The calibration ran iteratively. Provectus processed over 1,500 DDR entries through the model. Drilling engineers reviewed outputs and refined the classification logic. The model reached over 94% alignment with expert-labeled data. Events that engineers would have caught on close reading, but missed during bulk review, started appearing.

The classified data feeds into cross-well trend analysis. The planning team sees which NPT categories recur across wells and which basins have higher incident rates. Patterns that span multiple wells surface automatically. Campaign-level benchmarking now runs in hours.

## `04` The Results

### From weeks of manual report review to under two hours, with $4.2M saved across one campaign

The first result was visibility. The model detected NPT events that had gone unreported in the original DDRs. Events classified as "operations" or "standby" contained real NPT that had never been quantified. AI-discovered NPT amounted to 7% of total reported NPT. That equals $42,000 per well.

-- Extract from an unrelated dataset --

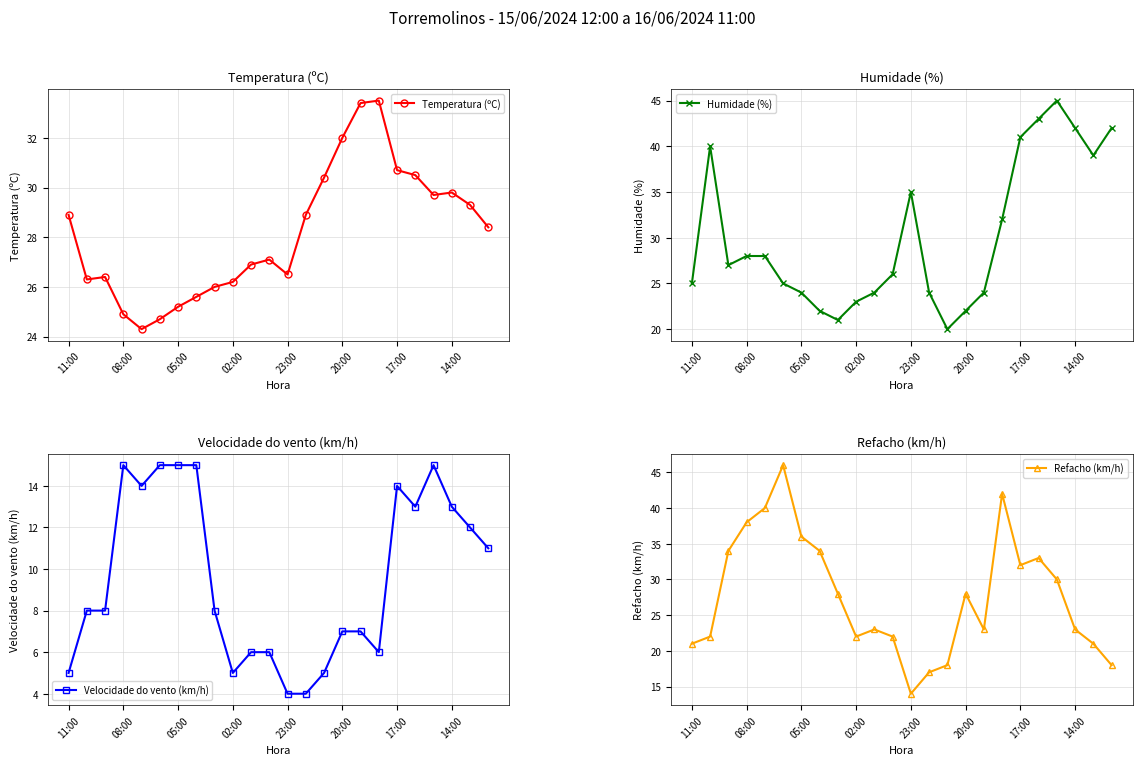

True or false: Temperatura (ºC) and Velocidade do vento (km/h) intersect in this chart.

False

> **$4.2M** · In drilling cost savings · One full month of rig time saved across 100 wells

Drilling engineers saw a 30% productivity increase. Analysis that consumed weeks of reading and classifying now completes in under two hours. Engineers shifted from data extraction to the work that requires their expertise: interpreting patterns and adjusting well plans.

"The routine review of reports could takes us weeks, now it is much faster — hours. We can identify root causes of Non-Productive Time and save millions in operational costs with a click." · VP of Drilling Operations

Across the 100-well campaign, the savings added up. $4 million in drilling costs. One full month of rig time recovered. Engineering staff reallocated from manual data review to high-value analysis.

## `05` What's Next

### A drilling intelligence platform that gets smarter with every campaign

Every new campaign adds more DDRs to the platform. Every new report refines the model's understanding of the client's drilling patterns and risk profile. Provectus works with the client on extending AI capabilities into additional upstream workflows.